Friday, November 15, 2019

Managing Conflict


In today's world marriage is seen just as an agreement between two people.  Both of these two people have their own priorities and goals.  Because they aren't focused on each other, but only on themselves, they tend to only put in "their half" of the relationship.  They worry about making sure that they are comfortable but tend to only focus on themselves.  This kind of marriage tends to have conflicts because each spouse is committed only to themselves.  They will help their spouse and will work on chores, but once they have reached what they think to be their part of the work, they will begin to complain and not want to help anymore because it is "not their responsibility."  Elder Bruce C. Hafen describes this type of marriage as a "contractual marriage."  He also describes a different kind of marriage where spouses focus more on each other, rather than themselves.  He calls this a "covenant marriage."  He also states that "Contract companions each give 50 percent; covenant companions each give 100 percent."[1]  

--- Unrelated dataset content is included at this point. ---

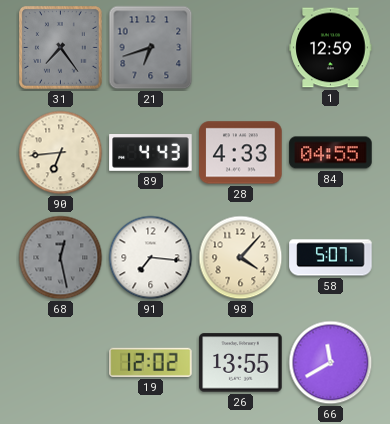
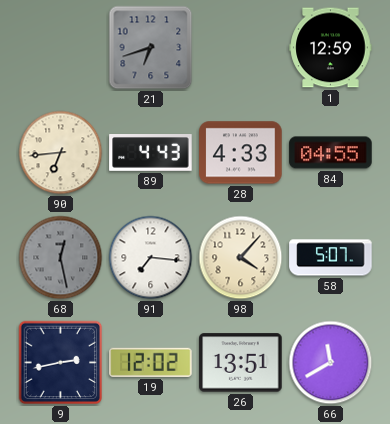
31: 7:24 -> none
9: none -> 2:43
26: 13:55 -> 13:51
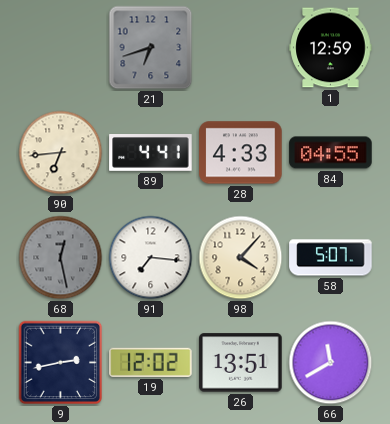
89: 4:43 -> 4:41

As members of the Church of Jesus Christ of Latter-Day Saints, we also know of another commandment in which we give 100 percent.  That commandment is the Law of Consecration.  When we consecrate ourselves, we dedicate our time, talents, and all that we have to building up the church.  Learning to practice consecration in our marriages is what differentiates our marriage as a contractual one or a covenant one.  Dr. H. Wallace Goddard also said "Marriage provides glorious opportunities to practice consecration."[2]

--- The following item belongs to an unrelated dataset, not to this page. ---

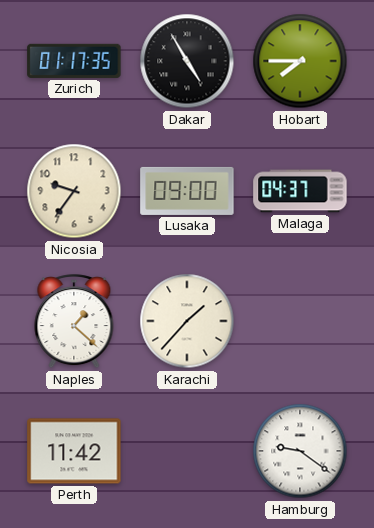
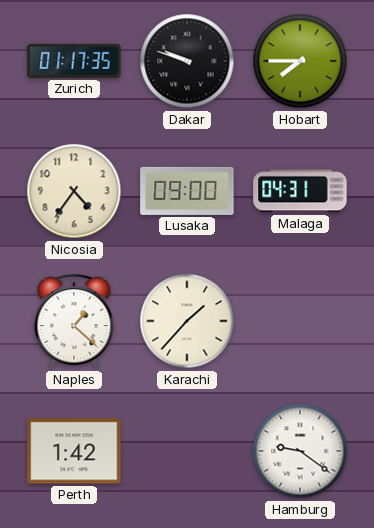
Dakar: 4:55 -> 9:48
Nicosia: 9:36 -> 4:36
Malaga: 04:37 -> 04:31
Perth: 11:42 -> 1:42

When my wife and I first got married, we both had to adjust to married life.  We both are still in school, but before we got married we both were living in men's and women's apartments off-campus.  One of the many pleasures of roommates is how great they are at cleaning up after themselves, especially in the kitchen.  I definitely don't miss the days where someone would just leave all their dishes in the sink and before you know it, all the plates in the apartment are in the sink.  So usually you just do your own dishes and call it good because the rest aren't your responsibility.  After our marriage, we both had to change our mindset from "taking care of my own dishes" to "washing all of our dishes."  It wasn't a super hard change, but it definitely had its moments where I forgot to focus on us instead of just me.  When I did give it my all though, I was able to see improvements in my own happiness and in the happiness of my spouse.  Being part of a covenant marriage where you both are consecrating everything to the marriage makes the difference in everyday things because you both are completely committed to the marriage.



[2] Dr H. Wallace Goddard, Drawing Heaven into Your Marriage, pg 103.